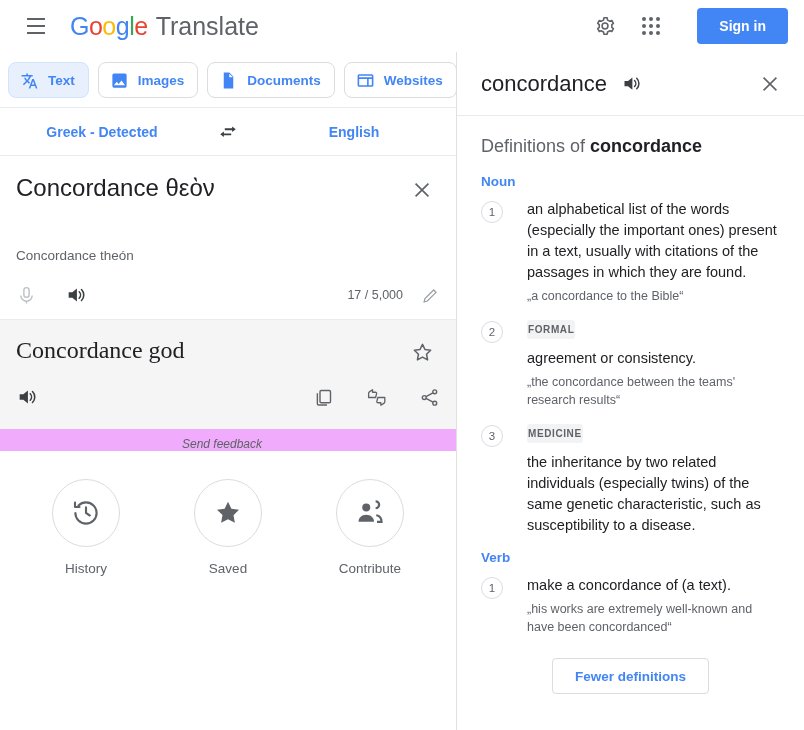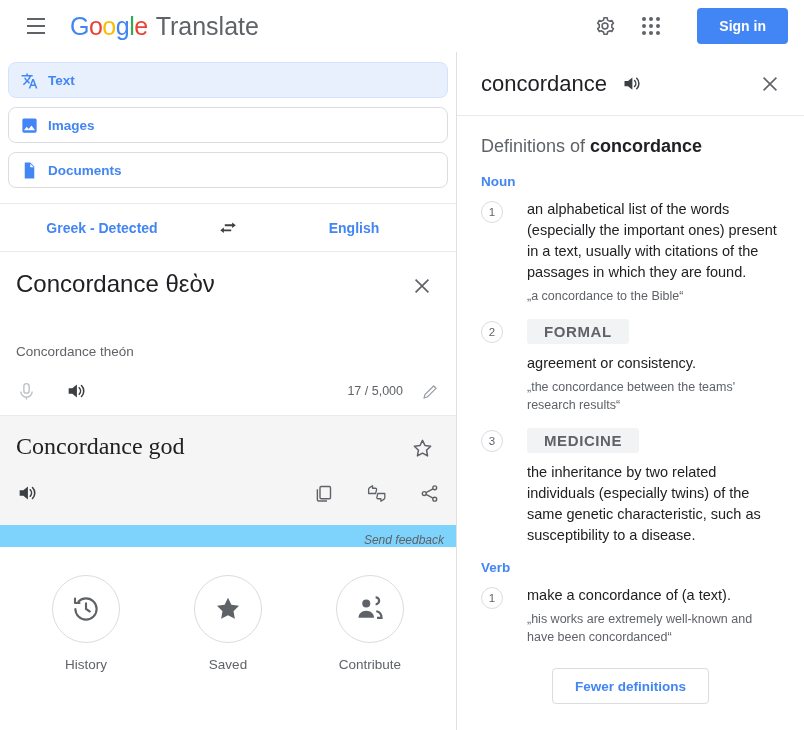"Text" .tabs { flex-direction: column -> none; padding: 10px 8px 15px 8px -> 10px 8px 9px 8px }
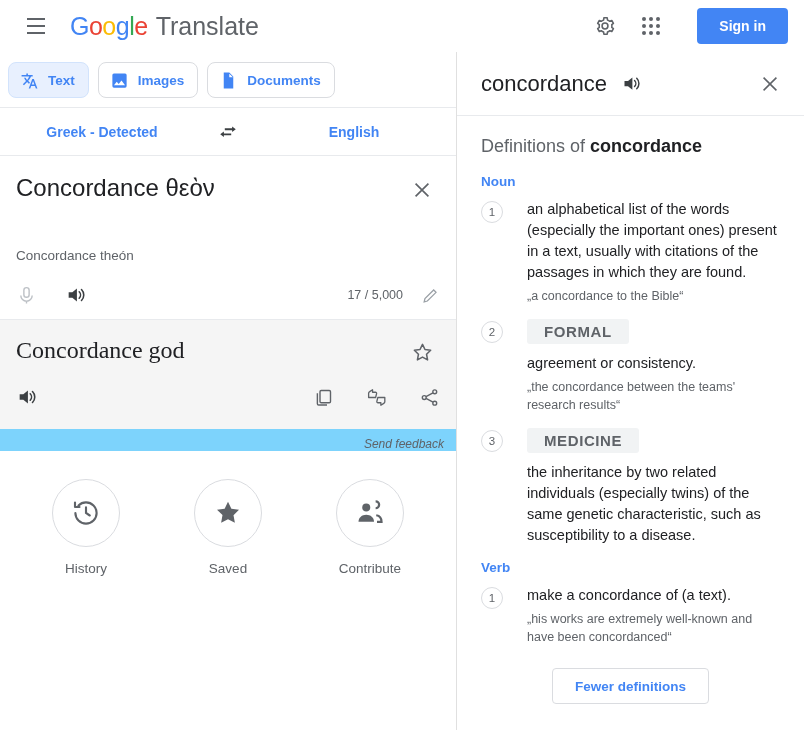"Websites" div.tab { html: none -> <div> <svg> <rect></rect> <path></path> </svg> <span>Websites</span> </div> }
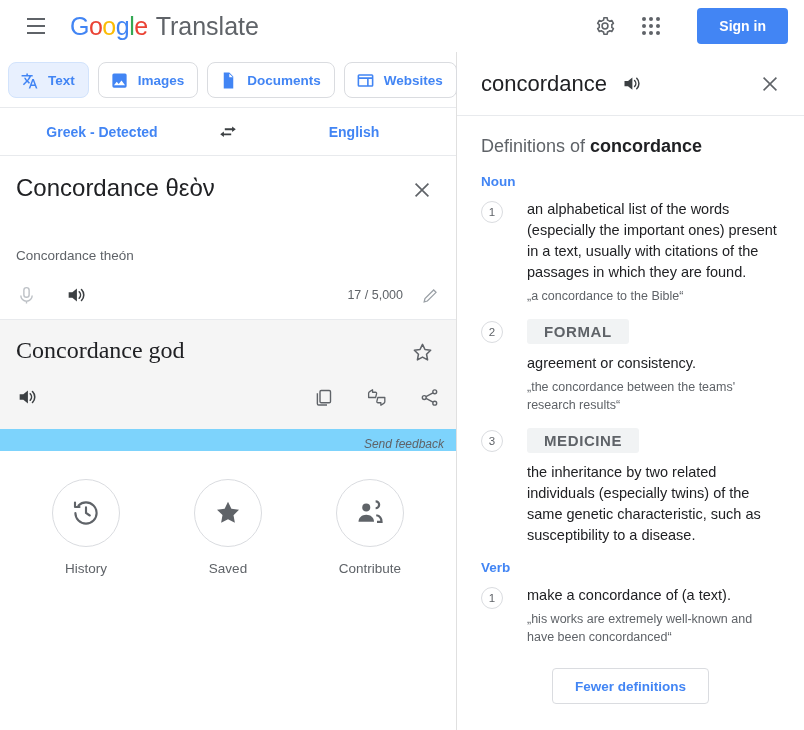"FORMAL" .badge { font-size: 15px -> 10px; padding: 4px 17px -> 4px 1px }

==

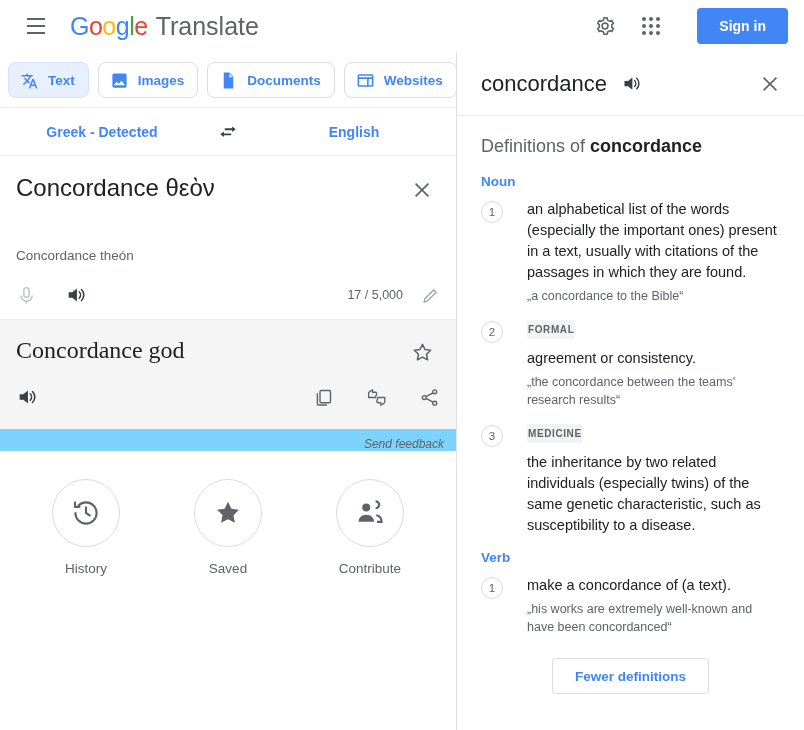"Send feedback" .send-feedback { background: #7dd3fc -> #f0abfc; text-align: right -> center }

--

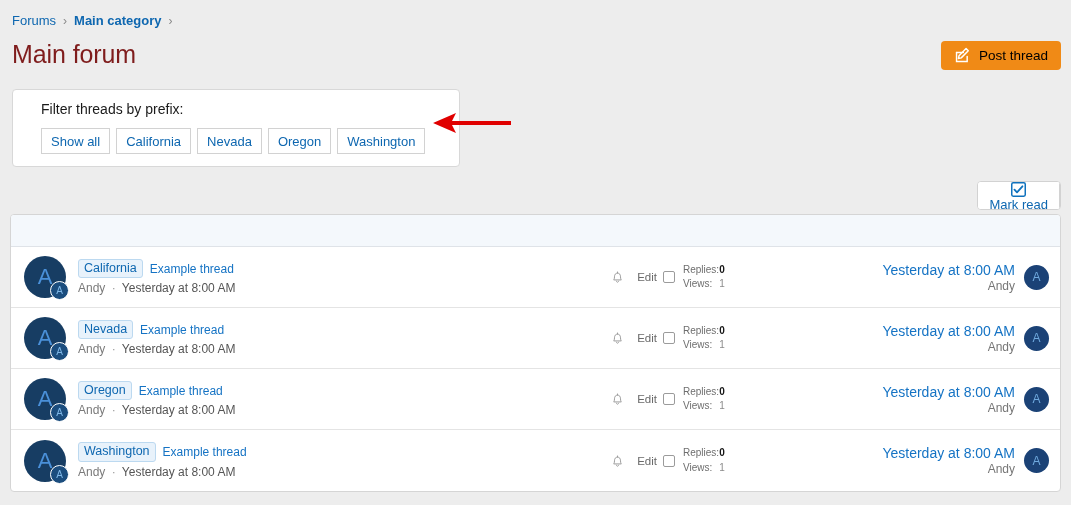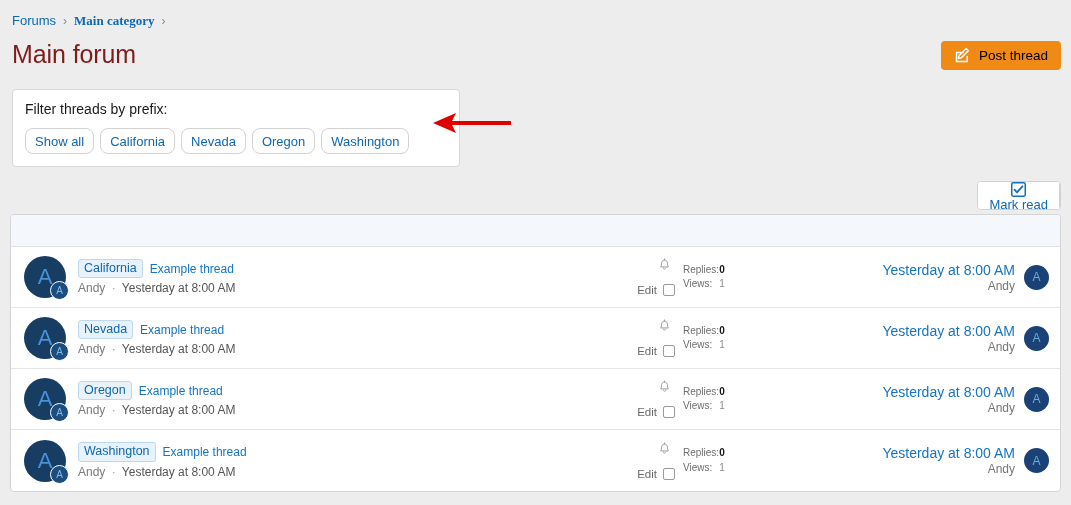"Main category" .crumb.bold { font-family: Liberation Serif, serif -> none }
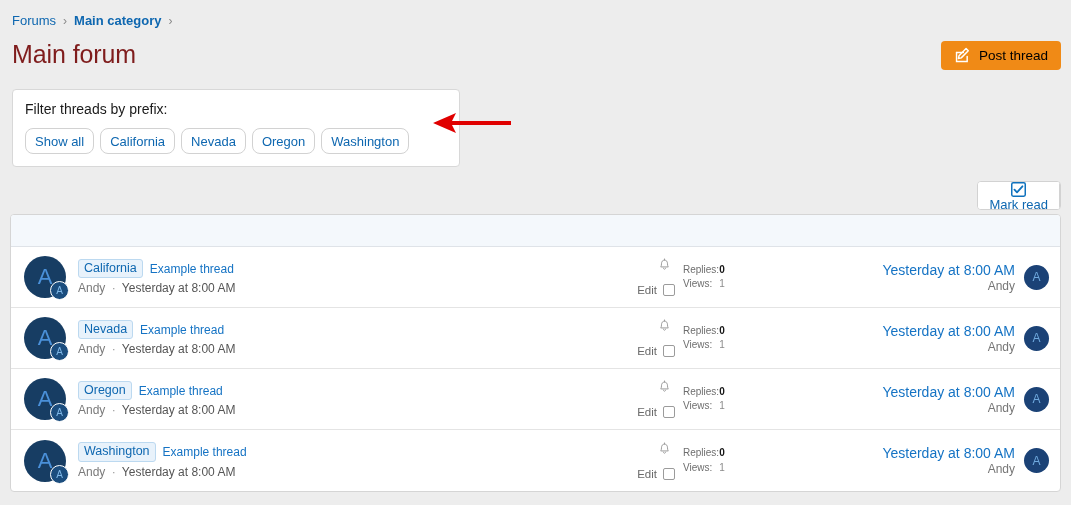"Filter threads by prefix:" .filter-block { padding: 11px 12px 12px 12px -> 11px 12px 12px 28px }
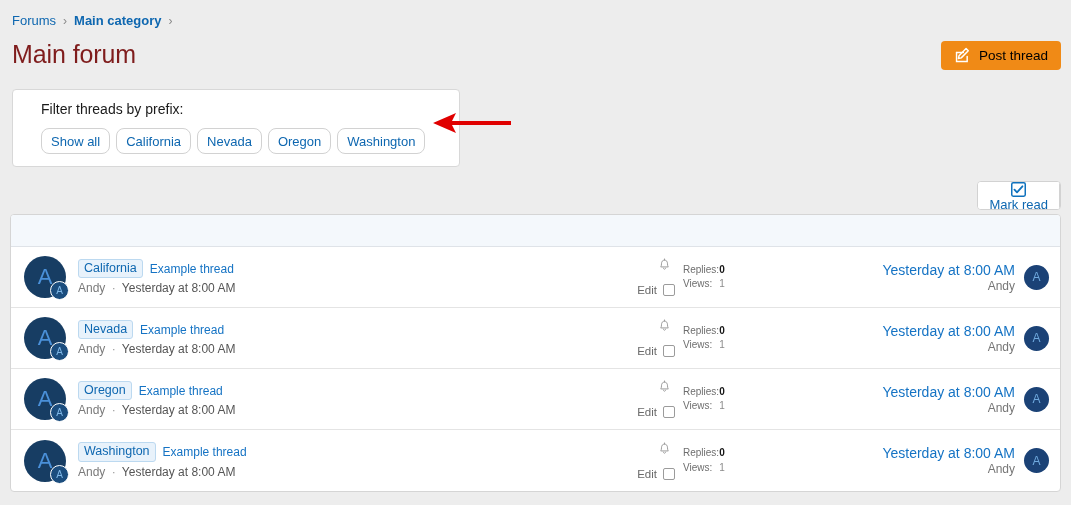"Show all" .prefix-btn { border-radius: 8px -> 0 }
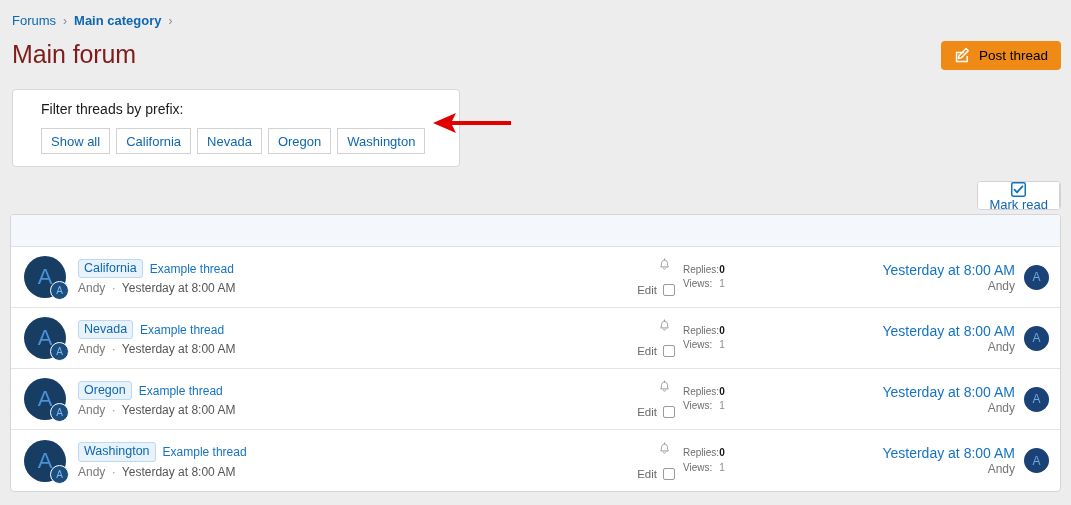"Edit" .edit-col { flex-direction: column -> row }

Task statement - In the data above, take the line with "column -> none;", the line with "html: none ->", and every line between, and set them down exactly without pictures.

Answer space -
"Text" .tabs { flex-direction: column -> none; padding: 10px 8px 15px 8px -> 10px 8px 9px 8px }
"Websites" div.tab { html: none -> <div> <svg> <rect></rect> <path></path> </svg> <span>Websites</span> </div> }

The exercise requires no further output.